#### [Directions for this task]
Show every line of the data below that contains the string "verticalAlign". Case counts, so match capital and lowercase letters exactly.

______

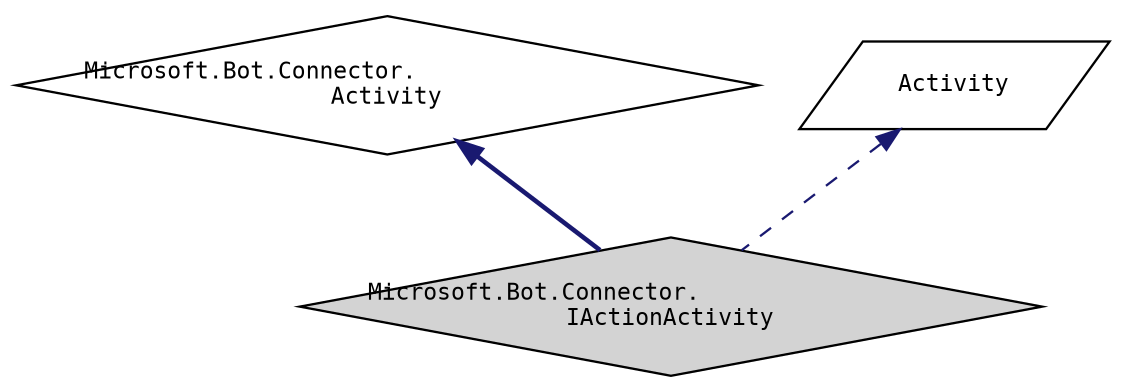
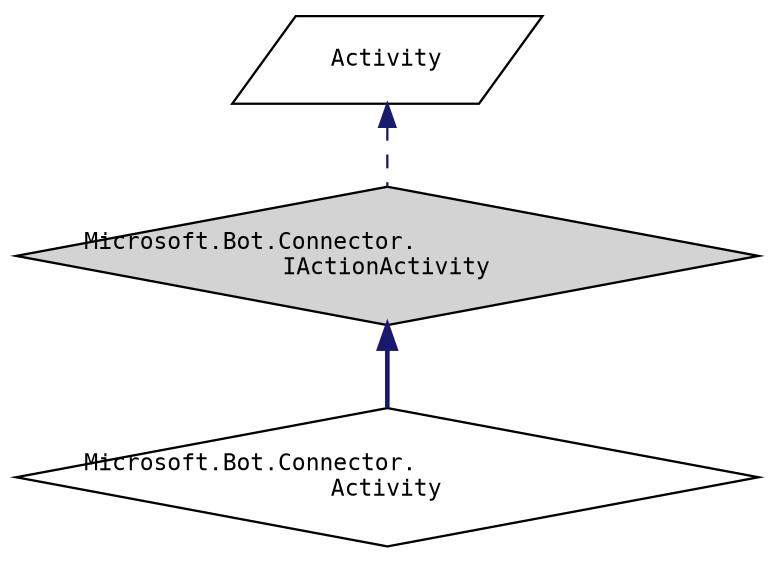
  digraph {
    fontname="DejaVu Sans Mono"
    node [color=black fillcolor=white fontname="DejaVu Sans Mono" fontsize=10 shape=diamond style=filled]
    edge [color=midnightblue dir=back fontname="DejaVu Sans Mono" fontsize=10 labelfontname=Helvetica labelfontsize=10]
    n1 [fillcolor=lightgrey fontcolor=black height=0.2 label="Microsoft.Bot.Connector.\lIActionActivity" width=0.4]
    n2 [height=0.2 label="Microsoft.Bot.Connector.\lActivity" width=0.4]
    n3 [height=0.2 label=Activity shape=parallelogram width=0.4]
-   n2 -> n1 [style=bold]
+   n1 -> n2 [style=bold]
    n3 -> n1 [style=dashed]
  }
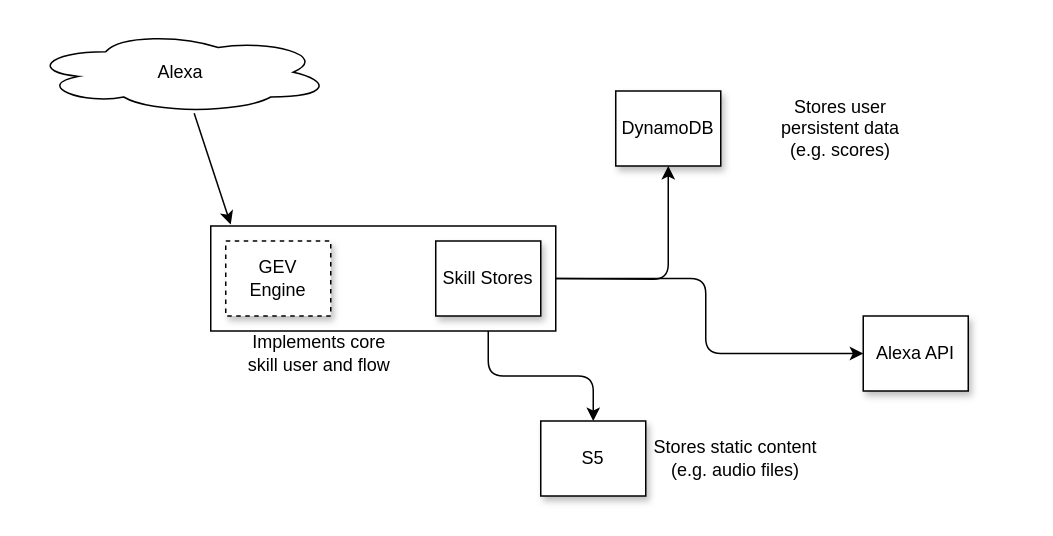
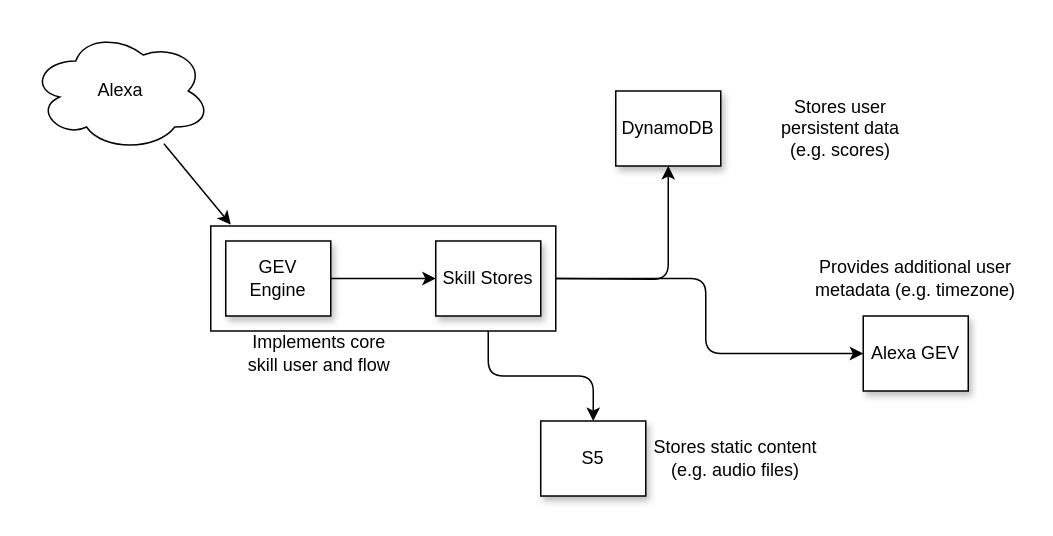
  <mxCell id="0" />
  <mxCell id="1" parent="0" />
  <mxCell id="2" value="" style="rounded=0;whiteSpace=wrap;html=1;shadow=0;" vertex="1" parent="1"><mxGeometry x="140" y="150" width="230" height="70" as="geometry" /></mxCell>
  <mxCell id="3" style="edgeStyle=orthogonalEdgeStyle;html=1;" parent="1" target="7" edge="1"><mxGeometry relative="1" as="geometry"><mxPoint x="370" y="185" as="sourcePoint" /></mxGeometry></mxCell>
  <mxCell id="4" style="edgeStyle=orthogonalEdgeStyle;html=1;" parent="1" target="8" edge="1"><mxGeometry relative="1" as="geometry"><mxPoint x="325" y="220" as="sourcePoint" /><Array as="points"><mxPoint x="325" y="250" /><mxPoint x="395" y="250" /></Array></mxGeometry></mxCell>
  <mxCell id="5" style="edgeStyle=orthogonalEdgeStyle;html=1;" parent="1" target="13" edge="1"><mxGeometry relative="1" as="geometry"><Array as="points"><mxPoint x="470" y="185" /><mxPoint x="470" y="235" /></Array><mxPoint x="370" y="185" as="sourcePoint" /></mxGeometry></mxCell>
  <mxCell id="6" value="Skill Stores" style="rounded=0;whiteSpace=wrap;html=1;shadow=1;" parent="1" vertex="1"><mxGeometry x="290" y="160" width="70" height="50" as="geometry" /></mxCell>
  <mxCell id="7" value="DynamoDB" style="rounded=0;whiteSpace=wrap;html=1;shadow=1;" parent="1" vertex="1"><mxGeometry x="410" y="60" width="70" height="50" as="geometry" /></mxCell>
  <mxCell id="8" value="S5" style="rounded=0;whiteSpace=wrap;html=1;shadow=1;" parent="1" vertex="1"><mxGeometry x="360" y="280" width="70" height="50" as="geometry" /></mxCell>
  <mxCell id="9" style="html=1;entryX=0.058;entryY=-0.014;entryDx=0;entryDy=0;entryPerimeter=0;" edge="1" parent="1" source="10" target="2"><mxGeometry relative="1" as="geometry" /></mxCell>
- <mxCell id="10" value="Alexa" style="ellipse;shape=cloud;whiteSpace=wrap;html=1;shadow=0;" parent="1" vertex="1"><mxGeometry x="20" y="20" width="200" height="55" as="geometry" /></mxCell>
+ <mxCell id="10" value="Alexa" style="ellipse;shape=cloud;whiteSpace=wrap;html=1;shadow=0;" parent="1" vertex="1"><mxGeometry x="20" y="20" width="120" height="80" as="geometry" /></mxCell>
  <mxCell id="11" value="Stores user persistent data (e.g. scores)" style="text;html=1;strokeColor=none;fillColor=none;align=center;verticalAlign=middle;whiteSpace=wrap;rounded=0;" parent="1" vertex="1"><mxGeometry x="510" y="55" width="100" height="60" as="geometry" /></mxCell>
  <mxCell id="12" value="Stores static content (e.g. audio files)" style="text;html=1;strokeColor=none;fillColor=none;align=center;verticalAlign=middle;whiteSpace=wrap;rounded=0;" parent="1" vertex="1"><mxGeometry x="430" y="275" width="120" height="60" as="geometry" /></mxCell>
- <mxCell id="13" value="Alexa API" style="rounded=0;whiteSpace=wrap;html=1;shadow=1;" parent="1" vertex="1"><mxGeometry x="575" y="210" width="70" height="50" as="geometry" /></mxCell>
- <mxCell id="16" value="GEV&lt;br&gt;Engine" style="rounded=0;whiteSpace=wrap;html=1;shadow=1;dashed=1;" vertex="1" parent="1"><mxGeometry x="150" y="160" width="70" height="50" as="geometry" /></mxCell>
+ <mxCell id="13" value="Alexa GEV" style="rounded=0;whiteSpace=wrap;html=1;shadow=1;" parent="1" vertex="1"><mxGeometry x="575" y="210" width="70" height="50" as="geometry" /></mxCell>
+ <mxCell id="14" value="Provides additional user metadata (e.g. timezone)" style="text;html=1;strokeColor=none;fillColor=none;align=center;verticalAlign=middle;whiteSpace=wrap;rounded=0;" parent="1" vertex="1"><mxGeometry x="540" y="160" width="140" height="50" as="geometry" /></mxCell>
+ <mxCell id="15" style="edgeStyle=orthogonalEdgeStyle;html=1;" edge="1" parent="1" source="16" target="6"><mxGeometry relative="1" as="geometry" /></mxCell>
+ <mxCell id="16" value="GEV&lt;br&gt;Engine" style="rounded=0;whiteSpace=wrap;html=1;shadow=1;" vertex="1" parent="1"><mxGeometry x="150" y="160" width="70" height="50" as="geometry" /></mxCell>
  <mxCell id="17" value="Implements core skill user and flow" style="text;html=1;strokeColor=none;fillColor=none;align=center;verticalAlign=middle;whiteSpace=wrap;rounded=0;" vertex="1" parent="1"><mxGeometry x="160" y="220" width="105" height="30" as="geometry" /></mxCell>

______

#### [Completed task]
  <mxCell id="11" value="Stores user persistent data (e.g. scores)" style="text;html=1;strokeColor=none;fillColor=none;align=center;verticalAlign=middle;whiteSpace=wrap;rounded=0;" parent="1" vertex="1"><mxGeometry x="510" y="55" width="100" height="60" as="geometry" /></mxCell>
  <mxCell id="12" value="Stores static content (e.g. audio files)" style="text;html=1;strokeColor=none;fillColor=none;align=center;verticalAlign=middle;whiteSpace=wrap;rounded=0;" parent="1" vertex="1"><mxGeometry x="430" y="275" width="120" height="60" as="geometry" /></mxCell>
+ <mxCell id="14" value="Provides additional user metadata (e.g. timezone)" style="text;html=1;strokeColor=none;fillColor=none;align=center;verticalAlign=middle;whiteSpace=wrap;rounded=0;" parent="1" vertex="1"><mxGeometry x="540" y="160" width="140" height="50" as="geometry" /></mxCell>
  <mxCell id="17" value="Implements core skill user and flow" style="text;html=1;strokeColor=none;fillColor=none;align=center;verticalAlign=middle;whiteSpace=wrap;rounded=0;" vertex="1" parent="1"><mxGeometry x="160" y="220" width="105" height="30" as="geometry" /></mxCell>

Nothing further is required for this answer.